Exercise requirements: Exactly as written, copy the lines of the data below from the first through the one containing "столице Ганы Аккре, культурном центре".

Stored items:
▽

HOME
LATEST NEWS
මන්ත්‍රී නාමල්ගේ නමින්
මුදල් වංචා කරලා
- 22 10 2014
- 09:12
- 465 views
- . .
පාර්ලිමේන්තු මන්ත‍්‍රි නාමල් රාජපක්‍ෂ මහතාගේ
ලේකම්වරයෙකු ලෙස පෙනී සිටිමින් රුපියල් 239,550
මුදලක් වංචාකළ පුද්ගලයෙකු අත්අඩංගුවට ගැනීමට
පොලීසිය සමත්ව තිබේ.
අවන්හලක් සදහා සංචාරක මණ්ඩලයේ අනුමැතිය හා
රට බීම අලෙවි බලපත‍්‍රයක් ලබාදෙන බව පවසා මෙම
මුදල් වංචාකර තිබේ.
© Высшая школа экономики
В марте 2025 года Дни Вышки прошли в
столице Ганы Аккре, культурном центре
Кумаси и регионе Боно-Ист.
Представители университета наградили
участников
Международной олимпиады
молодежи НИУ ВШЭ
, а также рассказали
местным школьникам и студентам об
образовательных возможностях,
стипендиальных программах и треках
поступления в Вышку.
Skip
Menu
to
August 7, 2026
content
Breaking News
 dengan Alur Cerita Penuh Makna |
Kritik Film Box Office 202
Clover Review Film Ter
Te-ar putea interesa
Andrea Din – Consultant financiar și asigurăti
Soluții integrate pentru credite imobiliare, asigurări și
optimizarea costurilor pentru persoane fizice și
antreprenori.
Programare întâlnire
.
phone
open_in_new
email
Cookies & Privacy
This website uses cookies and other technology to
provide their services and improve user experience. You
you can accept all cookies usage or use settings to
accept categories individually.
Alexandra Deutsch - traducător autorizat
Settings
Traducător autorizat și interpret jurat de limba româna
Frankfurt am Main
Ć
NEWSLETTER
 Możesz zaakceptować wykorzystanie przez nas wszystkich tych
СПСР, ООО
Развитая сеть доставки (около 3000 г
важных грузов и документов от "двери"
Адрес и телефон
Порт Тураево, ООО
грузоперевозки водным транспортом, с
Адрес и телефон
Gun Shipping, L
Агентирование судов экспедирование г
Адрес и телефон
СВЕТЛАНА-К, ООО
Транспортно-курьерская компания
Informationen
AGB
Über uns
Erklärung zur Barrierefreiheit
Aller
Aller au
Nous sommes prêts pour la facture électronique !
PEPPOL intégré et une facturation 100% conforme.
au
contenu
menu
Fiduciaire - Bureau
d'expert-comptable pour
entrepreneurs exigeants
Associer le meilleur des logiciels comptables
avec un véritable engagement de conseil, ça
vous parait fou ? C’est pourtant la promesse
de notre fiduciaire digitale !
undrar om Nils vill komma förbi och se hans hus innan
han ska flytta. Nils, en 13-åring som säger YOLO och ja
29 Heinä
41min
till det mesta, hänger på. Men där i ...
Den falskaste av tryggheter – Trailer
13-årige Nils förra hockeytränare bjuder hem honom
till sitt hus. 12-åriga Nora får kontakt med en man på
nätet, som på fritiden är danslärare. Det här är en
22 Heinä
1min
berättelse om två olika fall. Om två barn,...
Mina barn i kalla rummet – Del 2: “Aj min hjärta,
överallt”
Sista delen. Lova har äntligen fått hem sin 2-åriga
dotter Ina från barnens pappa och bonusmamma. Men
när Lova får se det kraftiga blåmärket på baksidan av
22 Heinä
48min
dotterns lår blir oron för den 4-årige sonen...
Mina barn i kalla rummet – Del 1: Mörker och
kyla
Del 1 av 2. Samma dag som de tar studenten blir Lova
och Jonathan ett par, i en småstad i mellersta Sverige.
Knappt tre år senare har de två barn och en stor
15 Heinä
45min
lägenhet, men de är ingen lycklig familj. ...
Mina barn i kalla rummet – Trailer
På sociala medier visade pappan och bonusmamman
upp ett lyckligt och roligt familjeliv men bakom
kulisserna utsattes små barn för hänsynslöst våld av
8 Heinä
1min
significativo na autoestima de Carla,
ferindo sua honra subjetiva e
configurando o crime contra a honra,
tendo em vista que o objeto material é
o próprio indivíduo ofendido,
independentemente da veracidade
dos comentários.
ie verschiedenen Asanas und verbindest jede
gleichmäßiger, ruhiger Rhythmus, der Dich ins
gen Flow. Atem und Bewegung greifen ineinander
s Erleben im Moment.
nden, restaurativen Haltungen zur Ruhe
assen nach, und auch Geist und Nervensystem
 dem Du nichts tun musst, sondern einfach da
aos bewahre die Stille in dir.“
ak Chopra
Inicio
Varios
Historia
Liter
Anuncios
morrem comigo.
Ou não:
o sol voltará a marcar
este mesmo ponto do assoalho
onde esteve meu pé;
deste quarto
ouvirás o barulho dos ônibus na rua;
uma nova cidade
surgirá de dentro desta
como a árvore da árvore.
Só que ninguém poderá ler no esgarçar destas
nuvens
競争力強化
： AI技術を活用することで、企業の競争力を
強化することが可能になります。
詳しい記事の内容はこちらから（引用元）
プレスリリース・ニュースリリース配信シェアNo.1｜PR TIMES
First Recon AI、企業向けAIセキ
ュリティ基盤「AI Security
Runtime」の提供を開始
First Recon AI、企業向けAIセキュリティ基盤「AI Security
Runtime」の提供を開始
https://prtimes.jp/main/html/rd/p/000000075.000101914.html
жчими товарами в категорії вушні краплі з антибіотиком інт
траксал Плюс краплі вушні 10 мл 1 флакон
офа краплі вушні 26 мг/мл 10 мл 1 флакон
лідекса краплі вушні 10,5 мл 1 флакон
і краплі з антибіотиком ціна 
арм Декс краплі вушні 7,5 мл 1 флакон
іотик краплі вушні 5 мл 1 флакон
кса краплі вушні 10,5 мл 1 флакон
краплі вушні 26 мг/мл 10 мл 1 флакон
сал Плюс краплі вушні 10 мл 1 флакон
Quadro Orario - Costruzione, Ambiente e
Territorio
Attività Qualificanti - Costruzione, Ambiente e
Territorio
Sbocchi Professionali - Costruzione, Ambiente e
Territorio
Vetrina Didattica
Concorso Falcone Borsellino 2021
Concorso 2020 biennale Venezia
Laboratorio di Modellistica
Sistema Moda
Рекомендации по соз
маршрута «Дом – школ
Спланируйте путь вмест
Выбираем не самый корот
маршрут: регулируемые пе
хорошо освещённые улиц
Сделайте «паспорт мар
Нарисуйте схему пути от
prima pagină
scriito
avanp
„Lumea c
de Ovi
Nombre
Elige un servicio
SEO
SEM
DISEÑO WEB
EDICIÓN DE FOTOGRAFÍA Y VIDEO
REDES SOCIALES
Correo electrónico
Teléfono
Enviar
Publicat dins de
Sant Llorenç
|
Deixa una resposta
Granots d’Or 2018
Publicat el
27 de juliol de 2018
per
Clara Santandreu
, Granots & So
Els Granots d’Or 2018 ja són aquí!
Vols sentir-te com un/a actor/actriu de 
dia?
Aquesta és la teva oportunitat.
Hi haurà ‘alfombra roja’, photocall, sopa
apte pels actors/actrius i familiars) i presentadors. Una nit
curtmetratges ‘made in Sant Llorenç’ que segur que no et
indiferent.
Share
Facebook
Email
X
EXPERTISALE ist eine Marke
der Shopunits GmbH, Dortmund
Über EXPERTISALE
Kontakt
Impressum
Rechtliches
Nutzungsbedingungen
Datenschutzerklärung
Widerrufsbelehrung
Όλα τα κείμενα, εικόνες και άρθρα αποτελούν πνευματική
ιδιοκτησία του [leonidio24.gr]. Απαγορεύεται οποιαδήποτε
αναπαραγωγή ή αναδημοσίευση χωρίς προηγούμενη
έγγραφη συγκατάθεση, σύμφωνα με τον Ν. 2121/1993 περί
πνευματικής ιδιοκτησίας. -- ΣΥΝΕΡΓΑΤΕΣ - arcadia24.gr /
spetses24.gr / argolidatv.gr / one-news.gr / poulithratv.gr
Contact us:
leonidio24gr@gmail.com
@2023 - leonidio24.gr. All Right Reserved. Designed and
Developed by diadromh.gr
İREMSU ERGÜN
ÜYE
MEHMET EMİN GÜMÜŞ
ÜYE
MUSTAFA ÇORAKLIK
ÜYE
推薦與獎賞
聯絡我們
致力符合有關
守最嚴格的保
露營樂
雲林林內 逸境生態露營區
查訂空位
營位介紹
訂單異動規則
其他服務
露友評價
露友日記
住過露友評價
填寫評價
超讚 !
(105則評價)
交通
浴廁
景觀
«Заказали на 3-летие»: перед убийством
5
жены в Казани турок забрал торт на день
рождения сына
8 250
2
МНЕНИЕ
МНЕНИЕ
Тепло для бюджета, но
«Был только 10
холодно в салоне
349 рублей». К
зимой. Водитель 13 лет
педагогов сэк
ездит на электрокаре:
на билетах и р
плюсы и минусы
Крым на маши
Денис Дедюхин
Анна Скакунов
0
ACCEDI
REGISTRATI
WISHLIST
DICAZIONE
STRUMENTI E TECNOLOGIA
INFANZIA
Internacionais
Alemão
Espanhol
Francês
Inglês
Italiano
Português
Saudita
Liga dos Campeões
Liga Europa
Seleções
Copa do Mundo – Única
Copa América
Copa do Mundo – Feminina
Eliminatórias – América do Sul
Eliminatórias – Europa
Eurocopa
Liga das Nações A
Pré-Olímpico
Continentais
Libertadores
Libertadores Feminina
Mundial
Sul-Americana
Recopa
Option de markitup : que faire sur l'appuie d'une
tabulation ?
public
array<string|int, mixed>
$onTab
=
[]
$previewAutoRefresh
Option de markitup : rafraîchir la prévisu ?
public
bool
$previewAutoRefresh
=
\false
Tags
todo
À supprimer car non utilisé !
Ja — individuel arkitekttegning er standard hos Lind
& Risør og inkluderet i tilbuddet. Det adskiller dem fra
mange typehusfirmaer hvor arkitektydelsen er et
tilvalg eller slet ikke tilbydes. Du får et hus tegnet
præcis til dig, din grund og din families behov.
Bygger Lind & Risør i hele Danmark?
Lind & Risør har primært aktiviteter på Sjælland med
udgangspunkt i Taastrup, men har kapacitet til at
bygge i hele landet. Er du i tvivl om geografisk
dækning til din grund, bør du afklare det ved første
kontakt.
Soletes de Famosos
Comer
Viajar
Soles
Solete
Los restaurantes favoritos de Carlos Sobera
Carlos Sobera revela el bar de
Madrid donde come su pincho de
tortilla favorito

△

Final answer:
HOME
LATEST NEWS
මන්ත්‍රී නාමල්ගේ නමින්
මුදල් වංචා කරලා
- 22 10 2014
- 09:12
- 465 views
- . .
පාර්ලිමේන්තු මන්ත‍්‍රි නාමල් රාජපක්‍ෂ මහතාගේ
ලේකම්වරයෙකු ලෙස පෙනී සිටිමින් රුපියල් 239,550
මුදලක් වංචාකළ පුද්ගලයෙකු අත්අඩංගුවට ගැනීමට
පොලීසිය සමත්ව තිබේ.
අවන්හලක් සදහා සංචාරක මණ්ඩලයේ අනුමැතිය හා
රට බීම අලෙවි බලපත‍්‍රයක් ලබාදෙන බව පවසා මෙම
මුදල් වංචාකර තිබේ.
© Высшая школа экономики
В марте 2025 года Дни Вышки прошли в
столице Ганы Аккре, культурном центре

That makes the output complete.